Originally posted by Sani babangida:
So are you implying if a user changes the value of a static variable, the change would reflect across all users of the servlet web page
Not only that, because there is only one instance of the servlet, even instance variables will be shared across all threads.
You must write servlets to be thread-safe.
That means avoiding both class and instance variables that are not meant to be shared across threads. And of course, read/write variables that are to be shared must be sychronized appropriately.
Best practices dictate avoiding read/write variables in servlets, either static or instance, in favor of scoped variables in the appropriate scope.
[ March 02, 2007: Message edited by: Bear Bibeault ]
so I never really thought of what would happen in a clustered environment if you did
Well since we now have two instances (say) of a server running, we must have two instances of the servlets running, one in each JVM. So I guess each static variable would relate itself to the servlet it belongs to.

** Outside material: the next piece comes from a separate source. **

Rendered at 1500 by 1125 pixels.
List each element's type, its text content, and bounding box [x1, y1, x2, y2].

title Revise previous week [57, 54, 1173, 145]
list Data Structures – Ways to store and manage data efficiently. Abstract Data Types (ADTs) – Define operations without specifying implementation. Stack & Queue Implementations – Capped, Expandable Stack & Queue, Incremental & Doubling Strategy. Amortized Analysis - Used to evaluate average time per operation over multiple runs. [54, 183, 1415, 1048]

Which would then put the two Servlets out of sync
It would be the container's job to keep them in sync wouldn't it ?. In any case I would think twice before using public static variables or instance variables and when you couple that with clustering, the scenario can be quite rare.

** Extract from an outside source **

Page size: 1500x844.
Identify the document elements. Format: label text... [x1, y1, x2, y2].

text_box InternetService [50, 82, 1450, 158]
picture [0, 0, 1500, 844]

I am also not certain about the granularity of the syncing. Say a servlet updates a public static variable and then crashes the very next line. Will the synced backup servlet contain the updated value ? I think it should not. Perhaps every complete execution of a doGet or doPost would be considered something like a transaction to commit changes to a synced servlet.
The only variables I ever declare at class level in a servlet are static final variables.
Originally posted by John Meyers:
It would be the container's job to keep them in sync wouldn't it ?.
When I said about one instance of servlet I have talked about "one server" case (without clustering). If you have distributed web application you will have one instance of servlet per JVM. Fields will not be synchronized by containers.
Originally posted by Bear Bibeault:
The bottom line is that it is asking for trouble to use read/write class or instance variables in a servlet. And as the context scopes are availabe to store data in a safe fashion, there's no need, so don't do it.
Agree. Servlet should be stateless and thread-safe.
FYI: servlet context will not be synchronized by containers (in case of distributed web application). Only session will be synchronized.